Acórdão nº 412/05.3TBCNT.C1 de Court of Appeal of Coimbra (Portugal), 12 de Março de 2013
Magistrado Responsável | ALBERTINA PEDROSO |
Data da Resolução | 12 de Março de 2013 |
Emissor | Court of Appeal of Coimbra (Portugal) |
Acordam na 2.ª Secção Cível do Tribunal da Relação de Coimbra: I – RELATÓRIO 1.
CÂMARA MUNICIPAL DE CANTANHEDE, em representação do Município de Cantanhede, instaurou a presente acção declarativa de condenação, sob a forma de processo ordinário, contra BRISA, Auto-Estradas de Portugal, S.A., pedindo que a Ré seja condenada a reconhecer que as obras da A-14 provocaram os problemas que mencionou na petição inicial, e em consequência seja condenada a realizar as obras necessárias à eliminação daqueles, ou na alternativa de pagar à Autora uma indemnização nas indicadas quantias de €39.195,16 pelas obras de Ançã e de €115.637,50, pelas obras de Portunhos, sendo que estas poderão ser no valor de €190.550,50, ou então pagar à autora o que se liquidar em execução de sentença, tudo com juros de mora à taxa legal desde a citação até efectivo e integral pagamento.
Em fundamento, alegou, que: A Ré mandou construir a auto-estrada A-14, mas no sub-lanço Santa Eulália/Coimbra-Norte foi realizada a drenagem de águas pluviais sem a necessária averiguação das condições de escoamento das linhas de água que as recebem, havendo várias deficiências nesse escoamento, provocando assoreamento de valas e terrenos, além de a obra ter implicado a impermeabilização de terrenos agrícolas e florestais, que antes absorviam parte da precipitação das águas pluviais e apesar de haver por isso um aumento de caudal das águas de 20% a 30% nas bacias atravessadas pela A-14, com aumento da velocidade de escoamento, não há bacias de escoamento ao longo da auto-estrada e respectivos acessos, gerando tal situação diversos prejuízos em vários zonas do concelho de Cantanhede, designadamente o assoreamento de culturas, vinhas, pomares e valas de drenagem, queda de muros, danificação de caminhos, inundações de estradas, de habitações e de currais – com morte de gado nestes, ocorrências que poderiam ser solucionadas com obras adequadas, as quais foram indicadas pela autora, que realizou estudos técnicos para esse efeito.

● **DADOS REGISTADOS**:

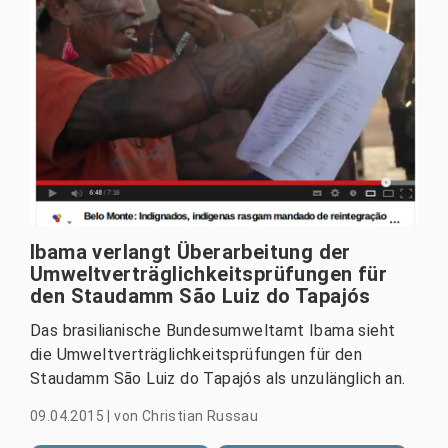
Ibama verlangt Überarbeitung der
Umweltverträglichkeitsprüfungen für
den Staudamm São Luiz do Tapajós
Das brasilianische Bundesumweltamt Ibama sieht
die Umweltverträglichkeitsprüfungen für den
Staudamm São Luiz do Tapajós als unzulänglich an.
09.04.2015
|
von
Christian Russau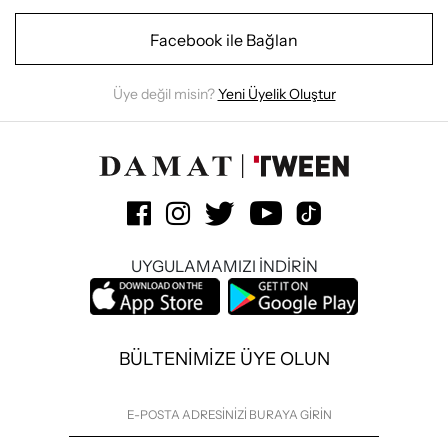
Facebook ile Bağlan
Üye değil misin?
Yeni Üyelik Oluştur
UYGULAMAMIZI İNDİRİN
BÜLTENİMİZE ÜYE OLUN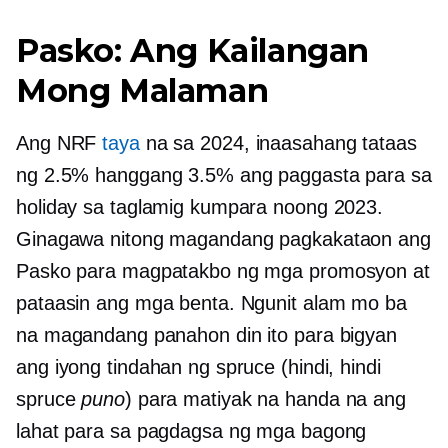
Pasko: Ang Kailangan
Mong Malaman
Ang NRF
taya
na sa 2024, inaasahang tataas
ng 2.5% hanggang 3.5% ang paggasta para sa
holiday sa taglamig kumpara noong 2023.
Ginagawa nitong magandang pagkakataon ang
Pasko para magpatakbo ng mga promosyon at
pataasin ang mga benta. Ngunit alam mo ba
na magandang panahon din ito para bigyan
ang iyong tindahan ng spruce (hindi, hindi
spruce
puno
) para matiyak na handa na ang
lahat para sa pagdagsa ng mga bagong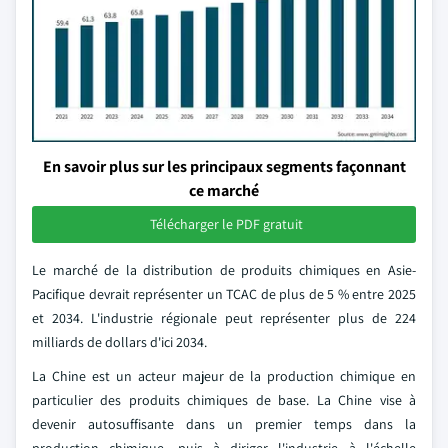
En savoir plus sur les principaux segments façonnant
ce marché
Télécharger le PDF gratuit
Le marché de la distribution de produits chimiques en Asie-
Pacifique devrait représenter un TCAC de plus de 5 % entre 2025
et 2034. L'industrie régionale peut représenter plus de 224
milliards de dollars d'ici 2034.
La Chine est un acteur majeur de la production chimique en
particulier des produits chimiques de base. La Chine vise à
devenir autosuffisante dans un premier temps dans la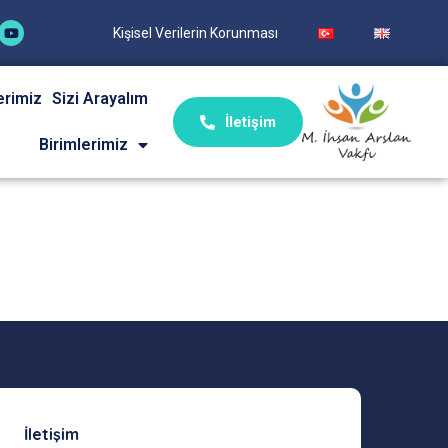
Kişisel Verilerin Korunması
erimiz
Sizi Arayalım
İletişim
Birimlerimiz
İletişim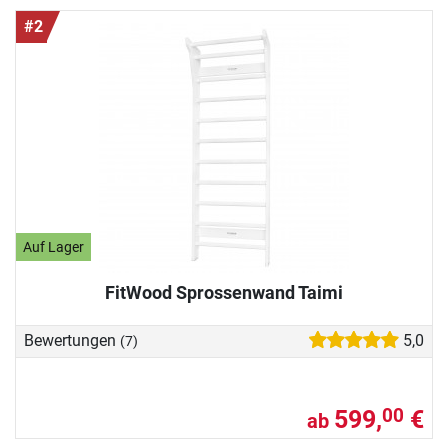
#2
Auf Lager
FitWood Sprossenwand Taimi
Bewertungen
5,0
(7)
599,
€
00
ab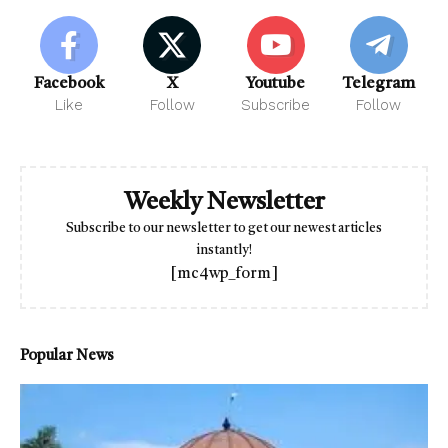
Facebook
X
Youtube
Telegram
Like
Follow
Subscribe
Follow
Weekly Newsletter
Subscribe to our newsletter to get our newest articles
instantly!
[mc4wp_form]
Popular News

● **INSTRUÇÃO A**: Reproduza sem alterações o trecho do acórdão que abre com as palavras que contêm "CÂMARA MUNICIPAL DE" e fecha com "e integral pagamento.".
● **INSTRUÇÃO B**: Apresente a continuação do acórdão sobre as obras da A-14, começando logo a seguir à última frase apresentada.

● **RESPOSTA A**:
CÂMARA MUNICIPAL DE CANTANHEDE, em representação do Município de Cantanhede, instaurou a presente acção declarativa de condenação, sob a forma de processo ordinário, contra BRISA, Auto-Estradas de Portugal, S.A., pedindo que a Ré seja condenada a reconhecer que as obras da A-14 provocaram os problemas que mencionou na petição inicial, e em consequência seja condenada a realizar as obras necessárias à eliminação daqueles, ou na alternativa de pagar à Autora uma indemnização nas indicadas quantias de €39.195,16 pelas obras de Ançã e de €115.637,50, pelas obras de Portunhos, sendo que estas poderão ser no valor de €190.550,50, ou então pagar à autora o que se liquidar em execução de sentença, tudo com juros de mora à taxa legal desde a citação até efectivo e integral pagamento.

● **RESPOSTA B**:
A fim de alcançar um acordo sobre o assunto, em 8/1/2002 foi realizada uma reunião entre a Autora e a Ré, representadas por vários técnicos, onde participaram técnicos de outras entidades e em 15/1/2002 houve nova reunião com as mesmas pessoas e ainda com um engenheiro representante da Ré, onde se acordou a colaboração entre Autora e Ré para resolver os ditos problemas, fazendo-se um estudo hidrográfico das zonas afectadas, seguindo-se nova reunião em 23/4/2003, onde participaram representantes das Juntas de Freguesia de Portunhos e Ançã, resultando dessas reuniões o compromisso de a Ré estudar e projectar a drenagem das águas pluviais da A-14 nas zonas de Ançã e Portunhos e posteriormente executar as obras no Inverno seguinte.
Todavia, feito o estudo pela Ré, esta nunca chegou a executar qualquer trabalho no terreno, havendo necessidade de fazer as obras, que importavam na zona de Ançã em €39.195,16 e na zona de Portunhos em €115.637,50, havendo quanto a esta a alternativa de construção de um colector rectangular que custava €190.550,50.
Nos termos da legislação aplicável à Ré, como concessionária de auto-estradas, a mesma é responsável pela indemnização dos prejuízos aplicando-se o artigo 483.º do Código Civil[1], justificando-se ainda a aplicação de uma sanção pecuniária compulsória nos termos do artigo 829.º-A, n.º 1, do mesmo diploma, que force a ré a cumprir as obrigações em que for condenada, a qual deve ser fixada em €100 por cada dia de atraso nas obras necessárias para eliminar os problemas referidos.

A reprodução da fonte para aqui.